Their findings indicate many youngsters are drawn into cybercrime via "modding" and gaming cheat forums, before quickly progressing to criminal hacking forums without fully acknowledging the gravity of the step. While no sociodemographic bias detected in the criminal fraternity's ranks, the average age of cybercriminals in the UK is far lower than other times of misdemeanor — a mere 17 in 2015, compared to around 37 for drug dealing.

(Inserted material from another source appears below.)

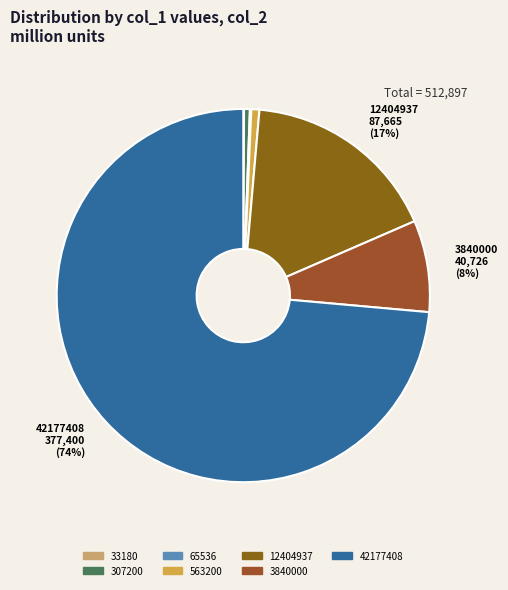

Is it true that 3840000 is 16% of the pie?

False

In terms of facilitation, the assessment notes off-the-shelf tools such as DDOS-for-hire services and Remote Access Trojans (RATs) are available with step by step tutorials at little to no cost to the user, making the skills barrier for entry into cybercrime lower than it has ever been.
In terms of motivation, the agency perhaps surprisingly found money is not always a priority for young offenders, although off-the-shelf hacking tools have made it ever-easier for even low-skilled hackers to generate profits with relatively little effort. Instead, many offenders are motivated by more innocuous factors.
"Completing a challenge, a sense of accomplishment and proving oneself to peers are key [motivators]. These factors are repeated throughout the debriefs and academic literature as the main reason young people begin and continue hacking. An 18-year-old who was arrested for obtaining unauthorized access to a US government site said 'I did it to impress the people in the hacking community, to show them I had the skills to pull it off… I wanted to prove myself… that was my main motivation,' " the report said.
Another individual noted in the report, Subject 7, was jailed for Computer Misuse Act and fraud offenses. In explaining his actions, he told officers:
"It made me popular, I enjoyed the feeling… I looked up to those users with the best reputations."
The report also challenges the notion cybercrime is a lonesome affair, contrarily suggesting online relationships are key and building reputation drives young cyber-criminals.
Commenting, Dr. Jamie Graves, chief executive of cybersecurity ZoneFox, said the findings were "worrying," and major incidents such as the 2015 TalkTalk hack, in which a person not yet old enough to vote brought a major firm "to its knees" were clear examples of the hazards posed by younger hackers.
"It shouldn't be this way. We live in a country where technology encompasses every inch of our daily lives — especially younger generations. Now is the time for the UK to really focus on tackling this by putting an emphasis on trying to flip young people's attitudes on cyber-security from ‘bad' to ‘good'," he added.
Nonetheless, he questioned the NCA's proposed remedies — while acknowledging targeting and removing free online tools that allow hacking to take place must be a focus, "more innovative approaches are needed," he argued.
"Instead of spending resources looking to suppress these highly intelligent young individuals and put them behind bars, we should be identifying them and nurturing and encouraging them to contribute positively in roles that can utilize their skills, both in the private and public sectors. This will not only empower them for good, but also boost the economy and safeguard the nation."
Richard Jones, Head of the National Cyber Crime Unit's Prevent team, said there was much value in reaching young people before they ever become involved in cybercrime, as even the most basic forms of cyber crime can have huge impacts and the NCA and police will arrest and prosecute offenders, which can be devastating to their futures.
"The aim of this assessment has been to understand the pathways offenders take, and identify the most effective intervention points to divert them towards a more positive path. That can be as simple as highlighting opportunities in coding and programing, or jobs in the gaming and cyber industries, which still give them the sense of accomplishment and respect they are seeking," he added.